Why is it important that the brain is a porous medium?
Like most biological soft tissues, brain tissue consists of a mixture of cells, fibres, and fluid within the cells and the interstitial space (pore space). Cells are supplied by blood vessels with oxygen and nutrients. The blood vessels also consist of cells and blood is a mixture of fluid and various cells. This complex tissue architecture complicates the interpretation of the MRI images.
How can computer simulations help?
Computer models are the basis for the image post-processing done for perfusion MRI data. The model simulates both contrast agent perfusion and the resulting MRI signal and compares the result with the data. Hereby, certain properties of the brain tissue can be inferred. For example, the blood volume fraction can be estimated—an important biomarker for tumors, but equally important to assess the possible damage after a stroke. Simple simulations only take seconds and thus immediately provide important additional informations to medical doctors for decision making.
At the University of Stuttgart, researchers develop novel simulation techniques with the goal of extracting further information from MRI data. Using computer simulations, they try to better understand how contrast agent spreads in brain tissue and how different properties of the tissue influence MRT data.

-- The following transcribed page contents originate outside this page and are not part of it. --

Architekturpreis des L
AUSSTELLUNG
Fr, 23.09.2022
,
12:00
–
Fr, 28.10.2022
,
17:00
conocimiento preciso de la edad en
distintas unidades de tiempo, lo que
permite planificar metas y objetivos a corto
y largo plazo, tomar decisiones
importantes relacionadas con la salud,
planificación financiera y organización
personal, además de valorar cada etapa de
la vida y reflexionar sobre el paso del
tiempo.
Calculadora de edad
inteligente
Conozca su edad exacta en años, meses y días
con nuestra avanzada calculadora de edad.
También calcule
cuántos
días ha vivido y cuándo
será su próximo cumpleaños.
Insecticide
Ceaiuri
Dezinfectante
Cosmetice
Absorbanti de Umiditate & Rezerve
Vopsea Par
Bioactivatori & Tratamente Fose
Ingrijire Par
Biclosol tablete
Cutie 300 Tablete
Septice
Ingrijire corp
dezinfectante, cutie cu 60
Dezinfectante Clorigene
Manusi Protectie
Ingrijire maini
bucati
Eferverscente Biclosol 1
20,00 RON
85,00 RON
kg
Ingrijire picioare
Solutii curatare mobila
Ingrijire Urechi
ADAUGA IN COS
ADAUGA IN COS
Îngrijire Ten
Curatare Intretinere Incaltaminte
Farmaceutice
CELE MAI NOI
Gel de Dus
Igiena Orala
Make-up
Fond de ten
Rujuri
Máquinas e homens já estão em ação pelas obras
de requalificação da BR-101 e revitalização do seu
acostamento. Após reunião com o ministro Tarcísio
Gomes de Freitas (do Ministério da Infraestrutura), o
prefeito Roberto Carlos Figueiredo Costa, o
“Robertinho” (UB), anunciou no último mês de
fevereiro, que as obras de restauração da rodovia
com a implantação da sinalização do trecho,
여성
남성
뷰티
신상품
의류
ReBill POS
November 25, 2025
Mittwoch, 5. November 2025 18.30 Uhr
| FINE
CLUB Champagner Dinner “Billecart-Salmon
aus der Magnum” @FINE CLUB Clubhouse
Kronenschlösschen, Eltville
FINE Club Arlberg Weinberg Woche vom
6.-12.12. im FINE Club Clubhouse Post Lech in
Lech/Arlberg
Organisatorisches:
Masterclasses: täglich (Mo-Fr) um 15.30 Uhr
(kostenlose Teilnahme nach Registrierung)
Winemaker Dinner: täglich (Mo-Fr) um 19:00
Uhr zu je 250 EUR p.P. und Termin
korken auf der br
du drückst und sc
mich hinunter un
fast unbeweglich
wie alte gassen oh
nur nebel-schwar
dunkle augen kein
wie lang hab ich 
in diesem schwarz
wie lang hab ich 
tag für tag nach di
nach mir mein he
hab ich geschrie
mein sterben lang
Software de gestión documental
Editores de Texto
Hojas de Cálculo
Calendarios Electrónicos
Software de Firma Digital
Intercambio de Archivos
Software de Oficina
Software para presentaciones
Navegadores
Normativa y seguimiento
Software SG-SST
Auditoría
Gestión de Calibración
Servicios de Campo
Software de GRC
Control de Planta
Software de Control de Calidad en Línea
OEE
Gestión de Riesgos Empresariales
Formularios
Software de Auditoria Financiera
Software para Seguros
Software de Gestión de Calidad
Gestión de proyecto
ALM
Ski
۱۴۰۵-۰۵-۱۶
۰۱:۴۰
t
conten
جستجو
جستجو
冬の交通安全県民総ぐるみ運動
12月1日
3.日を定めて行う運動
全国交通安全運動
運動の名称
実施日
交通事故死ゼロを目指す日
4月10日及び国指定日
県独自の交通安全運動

Credits: University of Stuttgart / Timo Koch
1: Root water uptake by young, growing root systems
This simulation shows the growing root systems of two young plants. The plants take up water from the soil in a plant pot. The soil eventually dries out.
Model: soil and root
Simulation: water transport and root growth
Roots are visualized by brown tube segments. Blue soil corresponds to high water content, brown soil means low water content.
2: Flow through rock with fractures
This simulation shows the pressure-induced flow of oil through a cylindrical rock sample, in which elliptical fractures are contained. The pressure changes caused by the injection lead to the dilation of the fractures.
Model: porous rock and fractures
Simulation: flow and deformation
The rock is depicted in gray, and the blue region shows until which point the oil has been transported through the sample. The arrows show the velocities of oil within the sample and the deformation of the sample is strongly exaggerated in this visualization.
3: Contrast agent perfusion in capillaries and embedding tissue
This simulation shows contrast agent transport in the smallest blood vessels (microcirculation). Blood is simplified as a fluid without particles. The cell content is accounted for by an increased flow resistance. The porous tissue surrounding the blood vessels is described by an average description. This means that individual pores between cells are not visible.
Model: brain tissue and capillaries
Simulation: blood flow and contrast agent transport
The capillary network is taken from a rat brain and represents all blood vessels contained in a 1mm by 1mm by 2mm tissue sample. The contrast agent is visualized as a black cloud. Contrast agent leakage is restricted to the middle of the domain. Leaked contrast agent has orange color.